• [Work request]
Once the line containing "expression analysis of" is found in the entries below, reproduce it and every line after it, stopping at and including the line containing "cell carcinoma (skin)"; reproduce nothing else, and keep each line exact.

• [Data listing]
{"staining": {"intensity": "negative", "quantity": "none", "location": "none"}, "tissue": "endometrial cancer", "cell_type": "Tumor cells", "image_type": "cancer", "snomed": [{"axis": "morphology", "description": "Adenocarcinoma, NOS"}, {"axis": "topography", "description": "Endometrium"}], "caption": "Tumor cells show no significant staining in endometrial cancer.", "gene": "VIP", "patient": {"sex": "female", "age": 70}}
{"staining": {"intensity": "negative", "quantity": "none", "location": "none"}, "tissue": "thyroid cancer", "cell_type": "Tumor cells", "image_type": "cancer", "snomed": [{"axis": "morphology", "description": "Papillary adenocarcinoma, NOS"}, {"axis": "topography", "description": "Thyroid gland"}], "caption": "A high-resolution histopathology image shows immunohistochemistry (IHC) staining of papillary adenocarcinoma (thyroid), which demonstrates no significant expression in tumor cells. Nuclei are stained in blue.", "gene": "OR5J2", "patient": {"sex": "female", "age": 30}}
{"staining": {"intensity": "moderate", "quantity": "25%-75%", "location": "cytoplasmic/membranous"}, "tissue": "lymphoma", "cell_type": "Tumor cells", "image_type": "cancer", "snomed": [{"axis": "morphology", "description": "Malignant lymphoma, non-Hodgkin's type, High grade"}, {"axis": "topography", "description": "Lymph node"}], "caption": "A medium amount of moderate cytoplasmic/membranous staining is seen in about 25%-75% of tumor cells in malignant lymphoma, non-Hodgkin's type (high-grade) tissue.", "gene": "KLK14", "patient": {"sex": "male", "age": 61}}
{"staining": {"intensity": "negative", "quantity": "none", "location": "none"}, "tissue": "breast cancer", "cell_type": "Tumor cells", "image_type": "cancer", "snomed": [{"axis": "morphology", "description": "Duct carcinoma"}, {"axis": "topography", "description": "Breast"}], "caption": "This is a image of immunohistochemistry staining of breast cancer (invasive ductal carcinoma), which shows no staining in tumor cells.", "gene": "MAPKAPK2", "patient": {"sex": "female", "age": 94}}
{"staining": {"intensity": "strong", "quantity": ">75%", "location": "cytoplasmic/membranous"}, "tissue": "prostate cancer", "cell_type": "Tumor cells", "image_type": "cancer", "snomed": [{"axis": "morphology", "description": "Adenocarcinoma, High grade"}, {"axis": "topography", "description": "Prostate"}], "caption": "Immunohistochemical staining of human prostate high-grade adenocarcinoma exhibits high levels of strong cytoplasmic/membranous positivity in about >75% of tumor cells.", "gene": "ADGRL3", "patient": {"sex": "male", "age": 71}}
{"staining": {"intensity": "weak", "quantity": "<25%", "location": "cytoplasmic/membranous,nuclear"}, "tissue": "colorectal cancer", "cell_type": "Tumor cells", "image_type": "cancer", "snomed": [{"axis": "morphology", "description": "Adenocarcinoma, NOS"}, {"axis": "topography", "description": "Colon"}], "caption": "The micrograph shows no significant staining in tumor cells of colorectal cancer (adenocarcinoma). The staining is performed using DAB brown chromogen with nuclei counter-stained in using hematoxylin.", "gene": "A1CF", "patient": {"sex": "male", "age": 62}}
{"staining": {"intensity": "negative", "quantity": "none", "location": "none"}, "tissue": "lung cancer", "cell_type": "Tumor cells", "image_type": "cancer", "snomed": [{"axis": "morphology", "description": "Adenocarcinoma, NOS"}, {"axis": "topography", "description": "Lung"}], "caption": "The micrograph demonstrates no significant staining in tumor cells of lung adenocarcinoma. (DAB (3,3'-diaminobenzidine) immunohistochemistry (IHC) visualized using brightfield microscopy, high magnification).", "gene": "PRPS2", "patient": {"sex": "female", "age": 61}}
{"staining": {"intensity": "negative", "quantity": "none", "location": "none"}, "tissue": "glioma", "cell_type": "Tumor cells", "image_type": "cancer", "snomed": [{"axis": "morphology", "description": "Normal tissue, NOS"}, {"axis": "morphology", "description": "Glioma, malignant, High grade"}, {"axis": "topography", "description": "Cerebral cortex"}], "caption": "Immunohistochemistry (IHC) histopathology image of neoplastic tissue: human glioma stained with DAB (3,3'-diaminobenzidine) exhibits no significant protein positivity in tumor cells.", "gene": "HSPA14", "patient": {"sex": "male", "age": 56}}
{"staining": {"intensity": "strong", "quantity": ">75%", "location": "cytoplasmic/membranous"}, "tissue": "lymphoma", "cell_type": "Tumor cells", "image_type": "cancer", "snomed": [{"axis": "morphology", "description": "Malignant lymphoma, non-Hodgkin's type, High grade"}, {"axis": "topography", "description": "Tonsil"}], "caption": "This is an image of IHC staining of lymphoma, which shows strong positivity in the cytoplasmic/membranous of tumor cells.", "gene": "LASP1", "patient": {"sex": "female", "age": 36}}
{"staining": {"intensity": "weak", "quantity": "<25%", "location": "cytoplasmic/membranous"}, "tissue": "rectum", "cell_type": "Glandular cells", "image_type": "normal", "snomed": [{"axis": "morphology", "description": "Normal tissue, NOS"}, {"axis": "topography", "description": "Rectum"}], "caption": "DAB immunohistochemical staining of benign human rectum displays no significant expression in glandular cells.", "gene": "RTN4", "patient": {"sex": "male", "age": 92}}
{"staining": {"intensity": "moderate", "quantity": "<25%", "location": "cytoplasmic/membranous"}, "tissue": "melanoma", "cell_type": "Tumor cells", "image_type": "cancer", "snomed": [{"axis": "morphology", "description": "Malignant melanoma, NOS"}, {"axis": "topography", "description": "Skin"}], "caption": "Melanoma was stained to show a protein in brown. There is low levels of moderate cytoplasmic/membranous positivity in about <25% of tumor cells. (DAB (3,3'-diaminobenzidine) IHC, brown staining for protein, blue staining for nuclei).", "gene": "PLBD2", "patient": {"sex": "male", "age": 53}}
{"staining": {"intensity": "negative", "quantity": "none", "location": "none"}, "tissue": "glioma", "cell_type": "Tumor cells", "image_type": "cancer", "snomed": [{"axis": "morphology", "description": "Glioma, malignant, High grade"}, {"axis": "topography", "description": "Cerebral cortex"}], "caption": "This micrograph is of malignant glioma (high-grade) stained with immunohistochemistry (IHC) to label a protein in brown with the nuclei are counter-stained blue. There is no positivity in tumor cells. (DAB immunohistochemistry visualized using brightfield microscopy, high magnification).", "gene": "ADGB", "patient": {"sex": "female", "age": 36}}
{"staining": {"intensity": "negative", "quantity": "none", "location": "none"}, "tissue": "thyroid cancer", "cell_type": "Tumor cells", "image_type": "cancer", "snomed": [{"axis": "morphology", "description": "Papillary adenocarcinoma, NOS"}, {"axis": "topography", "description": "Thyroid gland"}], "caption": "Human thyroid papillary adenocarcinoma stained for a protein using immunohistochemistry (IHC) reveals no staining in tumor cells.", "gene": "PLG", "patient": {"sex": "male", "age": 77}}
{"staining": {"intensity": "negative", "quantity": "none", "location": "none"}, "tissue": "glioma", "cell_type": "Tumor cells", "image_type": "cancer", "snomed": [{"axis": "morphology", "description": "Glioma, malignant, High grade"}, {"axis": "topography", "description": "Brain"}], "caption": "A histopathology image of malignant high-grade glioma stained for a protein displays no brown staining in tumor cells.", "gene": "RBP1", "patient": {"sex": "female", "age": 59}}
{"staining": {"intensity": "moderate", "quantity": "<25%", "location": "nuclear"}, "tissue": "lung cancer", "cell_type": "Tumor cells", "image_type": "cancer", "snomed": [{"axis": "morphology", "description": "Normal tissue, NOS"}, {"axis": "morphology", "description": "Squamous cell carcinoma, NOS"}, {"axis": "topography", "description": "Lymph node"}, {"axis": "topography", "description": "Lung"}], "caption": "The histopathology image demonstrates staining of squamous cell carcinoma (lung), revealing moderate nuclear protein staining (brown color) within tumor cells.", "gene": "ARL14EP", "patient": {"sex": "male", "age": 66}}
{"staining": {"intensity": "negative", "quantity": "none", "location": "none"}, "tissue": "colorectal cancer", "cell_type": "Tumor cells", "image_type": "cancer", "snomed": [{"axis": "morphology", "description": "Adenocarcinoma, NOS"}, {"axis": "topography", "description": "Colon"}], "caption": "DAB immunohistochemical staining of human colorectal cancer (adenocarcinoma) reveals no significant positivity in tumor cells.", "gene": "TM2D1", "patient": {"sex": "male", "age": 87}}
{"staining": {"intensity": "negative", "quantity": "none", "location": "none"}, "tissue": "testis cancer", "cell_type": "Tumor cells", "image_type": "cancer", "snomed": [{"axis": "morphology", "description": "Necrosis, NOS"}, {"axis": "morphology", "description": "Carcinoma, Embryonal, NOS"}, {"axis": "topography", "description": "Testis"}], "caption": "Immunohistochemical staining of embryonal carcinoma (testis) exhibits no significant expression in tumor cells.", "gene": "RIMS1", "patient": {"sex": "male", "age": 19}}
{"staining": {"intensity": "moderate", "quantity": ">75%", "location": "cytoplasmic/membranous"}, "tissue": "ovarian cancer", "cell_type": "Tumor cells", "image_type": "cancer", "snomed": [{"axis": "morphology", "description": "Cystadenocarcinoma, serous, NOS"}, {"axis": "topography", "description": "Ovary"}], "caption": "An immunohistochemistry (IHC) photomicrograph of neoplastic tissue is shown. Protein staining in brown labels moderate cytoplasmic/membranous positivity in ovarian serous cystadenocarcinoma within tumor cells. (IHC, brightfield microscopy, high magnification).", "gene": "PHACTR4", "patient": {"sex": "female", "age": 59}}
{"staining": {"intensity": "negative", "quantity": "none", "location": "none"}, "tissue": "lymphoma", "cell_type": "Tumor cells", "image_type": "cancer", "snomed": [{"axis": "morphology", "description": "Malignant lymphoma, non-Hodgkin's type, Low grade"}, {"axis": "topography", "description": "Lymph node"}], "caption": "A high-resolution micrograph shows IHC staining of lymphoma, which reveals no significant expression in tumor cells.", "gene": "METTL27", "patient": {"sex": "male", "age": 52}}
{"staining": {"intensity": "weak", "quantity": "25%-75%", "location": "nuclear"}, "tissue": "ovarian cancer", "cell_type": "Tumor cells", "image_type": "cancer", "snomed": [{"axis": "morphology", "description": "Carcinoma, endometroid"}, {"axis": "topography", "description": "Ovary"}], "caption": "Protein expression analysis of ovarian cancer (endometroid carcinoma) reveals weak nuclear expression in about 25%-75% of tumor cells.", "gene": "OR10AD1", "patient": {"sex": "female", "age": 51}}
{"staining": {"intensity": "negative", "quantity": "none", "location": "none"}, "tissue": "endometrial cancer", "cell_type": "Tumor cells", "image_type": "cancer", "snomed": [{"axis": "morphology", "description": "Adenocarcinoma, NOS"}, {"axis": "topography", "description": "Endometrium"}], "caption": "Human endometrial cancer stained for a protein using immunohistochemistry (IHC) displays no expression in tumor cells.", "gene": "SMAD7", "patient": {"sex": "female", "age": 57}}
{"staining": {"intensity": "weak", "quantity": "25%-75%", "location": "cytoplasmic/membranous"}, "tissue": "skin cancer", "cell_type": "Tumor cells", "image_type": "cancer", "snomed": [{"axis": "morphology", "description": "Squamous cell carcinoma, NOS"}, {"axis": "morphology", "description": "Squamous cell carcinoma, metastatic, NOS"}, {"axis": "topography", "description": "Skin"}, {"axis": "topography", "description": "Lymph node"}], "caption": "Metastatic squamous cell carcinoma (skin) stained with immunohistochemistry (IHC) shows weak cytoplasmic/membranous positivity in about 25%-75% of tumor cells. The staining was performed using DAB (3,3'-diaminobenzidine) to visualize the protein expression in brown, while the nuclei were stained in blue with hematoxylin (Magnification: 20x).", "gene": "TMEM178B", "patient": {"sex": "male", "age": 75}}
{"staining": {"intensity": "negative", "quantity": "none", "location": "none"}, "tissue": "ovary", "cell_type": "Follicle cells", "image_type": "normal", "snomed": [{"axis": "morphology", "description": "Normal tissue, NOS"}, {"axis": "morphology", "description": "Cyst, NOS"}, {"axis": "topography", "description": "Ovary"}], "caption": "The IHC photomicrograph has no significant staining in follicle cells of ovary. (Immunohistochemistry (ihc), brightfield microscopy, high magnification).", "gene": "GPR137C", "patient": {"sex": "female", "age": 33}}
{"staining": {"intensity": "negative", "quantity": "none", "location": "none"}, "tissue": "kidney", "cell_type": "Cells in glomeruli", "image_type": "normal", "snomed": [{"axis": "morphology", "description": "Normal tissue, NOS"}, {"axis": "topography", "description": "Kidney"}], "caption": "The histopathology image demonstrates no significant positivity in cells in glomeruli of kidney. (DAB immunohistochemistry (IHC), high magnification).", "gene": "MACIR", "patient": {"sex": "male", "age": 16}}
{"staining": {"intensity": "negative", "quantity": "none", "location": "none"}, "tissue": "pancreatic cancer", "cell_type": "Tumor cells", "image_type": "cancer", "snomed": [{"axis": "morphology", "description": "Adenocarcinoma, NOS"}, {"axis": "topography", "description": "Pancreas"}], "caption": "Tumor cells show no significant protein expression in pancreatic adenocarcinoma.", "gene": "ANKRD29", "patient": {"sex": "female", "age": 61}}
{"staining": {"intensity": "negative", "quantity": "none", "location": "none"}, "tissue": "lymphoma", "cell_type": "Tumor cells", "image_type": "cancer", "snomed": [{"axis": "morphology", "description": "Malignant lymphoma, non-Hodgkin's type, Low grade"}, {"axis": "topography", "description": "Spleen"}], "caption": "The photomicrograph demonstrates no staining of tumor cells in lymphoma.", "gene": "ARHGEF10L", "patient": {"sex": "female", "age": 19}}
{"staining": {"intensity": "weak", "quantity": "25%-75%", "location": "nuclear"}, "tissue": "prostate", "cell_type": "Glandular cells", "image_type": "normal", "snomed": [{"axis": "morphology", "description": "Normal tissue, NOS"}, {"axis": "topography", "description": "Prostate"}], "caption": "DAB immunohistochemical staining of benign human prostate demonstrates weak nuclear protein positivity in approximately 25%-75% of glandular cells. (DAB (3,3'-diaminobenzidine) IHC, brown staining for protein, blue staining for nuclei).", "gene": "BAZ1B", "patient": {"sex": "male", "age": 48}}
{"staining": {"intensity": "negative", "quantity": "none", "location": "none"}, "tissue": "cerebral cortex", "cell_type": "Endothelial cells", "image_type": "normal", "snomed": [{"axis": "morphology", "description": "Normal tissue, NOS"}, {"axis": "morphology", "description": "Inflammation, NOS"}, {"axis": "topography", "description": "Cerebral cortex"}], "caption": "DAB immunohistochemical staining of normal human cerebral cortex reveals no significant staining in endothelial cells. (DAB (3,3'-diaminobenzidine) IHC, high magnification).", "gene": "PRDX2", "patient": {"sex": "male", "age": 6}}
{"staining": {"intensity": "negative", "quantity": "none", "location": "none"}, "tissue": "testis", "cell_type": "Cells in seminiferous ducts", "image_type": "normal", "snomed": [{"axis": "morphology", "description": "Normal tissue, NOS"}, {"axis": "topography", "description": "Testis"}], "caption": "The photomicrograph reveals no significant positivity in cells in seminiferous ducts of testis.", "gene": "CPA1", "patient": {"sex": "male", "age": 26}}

• [Finished exercise]
{"staining": {"intensity": "weak", "quantity": "25%-75%", "location": "nuclear"}, "tissue": "ovarian cancer", "cell_type": "Tumor cells", "image_type": "cancer", "snomed": [{"axis": "morphology", "description": "Carcinoma, endometroid"}, {"axis": "topography", "description": "Ovary"}], "caption": "Protein expression analysis of ovarian cancer (endometroid carcinoma) reveals weak nuclear expression in about 25%-75% of tumor cells.", "gene": "OR10AD1", "patient": {"sex": "female", "age": 51}}
{"staining": {"intensity": "negative", "quantity": "none", "location": "none"}, "tissue": "endometrial cancer", "cell_type": "Tumor cells", "image_type": "cancer", "snomed": [{"axis": "morphology", "description": "Adenocarcinoma, NOS"}, {"axis": "topography", "description": "Endometrium"}], "caption": "Human endometrial cancer stained for a protein using immunohistochemistry (IHC) displays no expression in tumor cells.", "gene": "SMAD7", "patient": {"sex": "female", "age": 57}}
{"staining": {"intensity": "weak", "quantity": "25%-75%", "location": "cytoplasmic/membranous"}, "tissue": "skin cancer", "cell_type": "Tumor cells", "image_type": "cancer", "snomed": [{"axis": "morphology", "description": "Squamous cell carcinoma, NOS"}, {"axis": "morphology", "description": "Squamous cell carcinoma, metastatic, NOS"}, {"axis": "topography", "description": "Skin"}, {"axis": "topography", "description": "Lymph node"}], "caption": "Metastatic squamous cell carcinoma (skin) stained with immunohistochemistry (IHC) shows weak cytoplasmic/membranous positivity in about 25%-75% of tumor cells. The staining was performed using DAB (3,3'-diaminobenzidine) to visualize the protein expression in brown, while the nuclei were stained in blue with hematoxylin (Magnification: 20x).", "gene": "TMEM178B", "patient": {"sex": "male", "age": 75}}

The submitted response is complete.